Cue more bedlam. Having watched fans jump into rows they’d never come close to sitting in across town now it was time for the fans in red. Giovinco had scored some sensational goals all season but this was easily the best, arguably one of the finest in the history of MLS let alone Toronto FC. It was a goal that brought the team’s coaching staff to its knees, others with their mouths wide open in disbelief.

Yet it was no dream. Not on this night.

Toronto FC had their moment. It will be lost amongst the coverage that will brilliantly tell a tale of a sensational baseball game but that doesn’t matter to this team and its loyal supporters. They needed this.
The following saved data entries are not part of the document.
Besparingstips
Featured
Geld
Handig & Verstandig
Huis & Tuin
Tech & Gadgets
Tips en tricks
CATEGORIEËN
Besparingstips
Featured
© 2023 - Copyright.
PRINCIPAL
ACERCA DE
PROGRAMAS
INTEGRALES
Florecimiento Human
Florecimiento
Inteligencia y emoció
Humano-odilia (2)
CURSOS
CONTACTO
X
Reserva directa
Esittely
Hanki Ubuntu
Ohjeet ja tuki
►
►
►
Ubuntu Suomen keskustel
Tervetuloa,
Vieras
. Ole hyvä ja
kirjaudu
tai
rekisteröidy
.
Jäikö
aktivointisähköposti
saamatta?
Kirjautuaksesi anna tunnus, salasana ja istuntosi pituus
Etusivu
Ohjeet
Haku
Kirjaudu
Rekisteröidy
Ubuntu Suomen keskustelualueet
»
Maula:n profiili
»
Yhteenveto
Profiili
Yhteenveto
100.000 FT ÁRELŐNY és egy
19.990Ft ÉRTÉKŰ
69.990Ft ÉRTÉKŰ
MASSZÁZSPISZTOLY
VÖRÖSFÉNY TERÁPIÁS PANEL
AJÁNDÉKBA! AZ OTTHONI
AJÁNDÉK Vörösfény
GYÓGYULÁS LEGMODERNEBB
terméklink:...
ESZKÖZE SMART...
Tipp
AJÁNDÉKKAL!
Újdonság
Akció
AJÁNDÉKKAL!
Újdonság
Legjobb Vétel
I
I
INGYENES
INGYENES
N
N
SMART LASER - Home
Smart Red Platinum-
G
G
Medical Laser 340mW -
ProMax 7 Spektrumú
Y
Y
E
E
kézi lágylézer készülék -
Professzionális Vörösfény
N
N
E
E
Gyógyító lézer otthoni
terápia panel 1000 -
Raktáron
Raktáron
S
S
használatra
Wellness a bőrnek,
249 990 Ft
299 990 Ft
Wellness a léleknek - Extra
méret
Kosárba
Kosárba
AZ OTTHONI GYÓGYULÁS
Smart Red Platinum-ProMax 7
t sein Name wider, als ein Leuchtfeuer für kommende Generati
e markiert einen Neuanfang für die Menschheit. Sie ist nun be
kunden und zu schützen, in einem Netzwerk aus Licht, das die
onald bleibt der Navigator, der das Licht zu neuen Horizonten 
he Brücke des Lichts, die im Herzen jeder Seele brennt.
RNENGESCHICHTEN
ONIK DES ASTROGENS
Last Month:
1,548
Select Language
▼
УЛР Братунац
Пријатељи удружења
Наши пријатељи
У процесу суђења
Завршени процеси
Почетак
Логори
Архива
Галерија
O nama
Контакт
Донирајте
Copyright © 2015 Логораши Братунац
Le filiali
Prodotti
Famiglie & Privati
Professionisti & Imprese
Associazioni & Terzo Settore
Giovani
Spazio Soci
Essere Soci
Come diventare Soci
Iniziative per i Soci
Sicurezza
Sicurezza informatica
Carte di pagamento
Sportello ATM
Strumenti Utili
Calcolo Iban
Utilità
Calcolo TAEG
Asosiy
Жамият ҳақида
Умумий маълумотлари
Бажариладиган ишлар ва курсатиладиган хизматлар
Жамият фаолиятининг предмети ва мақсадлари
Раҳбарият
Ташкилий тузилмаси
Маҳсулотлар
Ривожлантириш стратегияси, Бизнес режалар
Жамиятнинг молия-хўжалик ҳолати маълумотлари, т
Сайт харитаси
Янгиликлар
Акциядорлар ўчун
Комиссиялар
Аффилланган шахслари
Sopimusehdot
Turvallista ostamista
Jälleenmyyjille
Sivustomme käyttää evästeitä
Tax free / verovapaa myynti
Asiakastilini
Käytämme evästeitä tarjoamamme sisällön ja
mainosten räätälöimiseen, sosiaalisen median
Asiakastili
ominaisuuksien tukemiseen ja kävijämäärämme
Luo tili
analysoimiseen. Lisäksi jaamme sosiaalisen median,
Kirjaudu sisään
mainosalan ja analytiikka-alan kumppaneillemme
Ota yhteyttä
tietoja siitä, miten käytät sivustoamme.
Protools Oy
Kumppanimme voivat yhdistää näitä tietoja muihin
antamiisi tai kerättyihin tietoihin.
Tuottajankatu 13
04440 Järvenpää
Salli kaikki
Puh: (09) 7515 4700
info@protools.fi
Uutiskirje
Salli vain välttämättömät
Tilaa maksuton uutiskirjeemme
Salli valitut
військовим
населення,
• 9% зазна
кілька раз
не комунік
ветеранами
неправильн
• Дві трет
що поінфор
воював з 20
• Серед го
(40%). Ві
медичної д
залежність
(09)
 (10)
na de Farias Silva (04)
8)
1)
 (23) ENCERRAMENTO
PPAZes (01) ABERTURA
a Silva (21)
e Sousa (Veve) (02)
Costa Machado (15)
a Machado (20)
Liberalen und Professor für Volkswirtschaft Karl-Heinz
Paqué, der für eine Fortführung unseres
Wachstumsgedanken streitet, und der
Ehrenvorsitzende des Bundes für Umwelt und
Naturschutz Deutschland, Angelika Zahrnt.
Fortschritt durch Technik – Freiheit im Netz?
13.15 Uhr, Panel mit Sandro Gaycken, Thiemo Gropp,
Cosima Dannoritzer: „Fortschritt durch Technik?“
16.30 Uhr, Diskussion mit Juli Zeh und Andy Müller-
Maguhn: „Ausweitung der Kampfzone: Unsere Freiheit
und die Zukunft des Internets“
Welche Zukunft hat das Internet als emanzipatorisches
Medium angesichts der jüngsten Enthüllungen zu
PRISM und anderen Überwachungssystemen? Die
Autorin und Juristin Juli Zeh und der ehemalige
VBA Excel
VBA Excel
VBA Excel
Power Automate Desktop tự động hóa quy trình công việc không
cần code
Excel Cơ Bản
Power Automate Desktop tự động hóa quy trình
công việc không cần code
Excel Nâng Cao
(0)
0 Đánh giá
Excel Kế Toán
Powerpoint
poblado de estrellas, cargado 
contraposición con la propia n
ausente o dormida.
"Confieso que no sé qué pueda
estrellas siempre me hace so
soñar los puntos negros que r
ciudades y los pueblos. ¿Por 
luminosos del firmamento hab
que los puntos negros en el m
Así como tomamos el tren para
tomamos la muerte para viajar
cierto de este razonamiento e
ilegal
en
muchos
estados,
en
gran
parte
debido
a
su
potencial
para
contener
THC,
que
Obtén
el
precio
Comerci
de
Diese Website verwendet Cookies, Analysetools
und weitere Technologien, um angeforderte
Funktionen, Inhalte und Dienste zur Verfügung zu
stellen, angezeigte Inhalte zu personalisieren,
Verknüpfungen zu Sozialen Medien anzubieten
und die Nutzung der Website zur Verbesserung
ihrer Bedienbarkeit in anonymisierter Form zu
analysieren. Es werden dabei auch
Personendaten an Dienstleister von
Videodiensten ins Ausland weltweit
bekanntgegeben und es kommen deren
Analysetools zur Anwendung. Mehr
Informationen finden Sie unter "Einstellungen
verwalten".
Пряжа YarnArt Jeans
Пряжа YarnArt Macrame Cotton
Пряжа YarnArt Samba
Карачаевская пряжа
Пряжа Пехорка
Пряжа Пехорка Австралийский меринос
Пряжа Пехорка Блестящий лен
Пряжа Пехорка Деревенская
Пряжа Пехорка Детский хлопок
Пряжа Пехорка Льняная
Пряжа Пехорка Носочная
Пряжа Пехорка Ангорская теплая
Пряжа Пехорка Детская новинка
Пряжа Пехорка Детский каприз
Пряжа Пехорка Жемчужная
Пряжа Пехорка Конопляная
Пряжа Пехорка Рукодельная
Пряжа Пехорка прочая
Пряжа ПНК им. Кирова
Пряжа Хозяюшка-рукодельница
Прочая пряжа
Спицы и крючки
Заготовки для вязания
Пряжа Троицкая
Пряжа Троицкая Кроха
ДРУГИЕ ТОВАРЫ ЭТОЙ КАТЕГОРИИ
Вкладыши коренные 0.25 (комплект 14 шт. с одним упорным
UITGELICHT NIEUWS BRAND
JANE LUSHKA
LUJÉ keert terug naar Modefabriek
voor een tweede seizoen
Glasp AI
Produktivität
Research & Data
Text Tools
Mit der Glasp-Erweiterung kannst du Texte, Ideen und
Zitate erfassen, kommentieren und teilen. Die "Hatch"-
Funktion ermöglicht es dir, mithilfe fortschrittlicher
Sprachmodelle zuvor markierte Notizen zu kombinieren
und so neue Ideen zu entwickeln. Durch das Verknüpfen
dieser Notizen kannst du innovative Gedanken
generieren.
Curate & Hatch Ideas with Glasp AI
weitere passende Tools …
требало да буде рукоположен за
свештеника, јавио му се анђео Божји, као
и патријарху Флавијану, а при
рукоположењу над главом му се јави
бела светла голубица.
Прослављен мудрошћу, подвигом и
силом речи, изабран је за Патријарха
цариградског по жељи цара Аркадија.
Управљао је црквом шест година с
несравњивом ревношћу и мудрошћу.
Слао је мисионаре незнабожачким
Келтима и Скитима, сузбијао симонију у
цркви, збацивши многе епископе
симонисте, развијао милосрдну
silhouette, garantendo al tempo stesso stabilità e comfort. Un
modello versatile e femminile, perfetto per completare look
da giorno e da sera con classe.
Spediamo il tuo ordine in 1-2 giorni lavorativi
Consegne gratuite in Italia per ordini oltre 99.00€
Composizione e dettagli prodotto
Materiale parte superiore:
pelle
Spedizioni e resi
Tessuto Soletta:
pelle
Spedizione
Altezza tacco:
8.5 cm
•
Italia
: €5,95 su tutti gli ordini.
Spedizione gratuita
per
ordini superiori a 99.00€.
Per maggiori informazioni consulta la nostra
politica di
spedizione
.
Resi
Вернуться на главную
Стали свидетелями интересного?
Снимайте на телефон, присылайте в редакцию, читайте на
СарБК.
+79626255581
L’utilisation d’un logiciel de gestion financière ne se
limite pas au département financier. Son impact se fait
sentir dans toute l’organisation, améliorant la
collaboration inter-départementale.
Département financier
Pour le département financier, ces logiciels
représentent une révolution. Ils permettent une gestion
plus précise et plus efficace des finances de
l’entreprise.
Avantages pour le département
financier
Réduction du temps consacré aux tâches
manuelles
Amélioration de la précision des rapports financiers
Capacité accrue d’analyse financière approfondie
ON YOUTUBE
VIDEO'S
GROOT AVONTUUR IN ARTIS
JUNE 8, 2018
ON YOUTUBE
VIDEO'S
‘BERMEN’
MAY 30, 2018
Games against New York Red Bulls in the past have too often crushed dreams of playoff spots for another year; but this is a different year, a different night, and a different city.

It is a city that has grown more comfortable in its own skin where people, not interested in sports, wear clothes to represent where they are from. A city that no longer just looks to its hockey team for representation, a city that has embraced the Raptors and their turnaround in success and image and is now absolutely smitten with its Blue Jays. It is moments in the city like this that drives Toronto FC to want to get in touching distance of such passion. In their own world they had their own moment on this night and have found a player who cares about YYZ. Three letters on a hat, three letters on a Wednesday morning boarding card that led to something very special just west of something sensational.  What a night.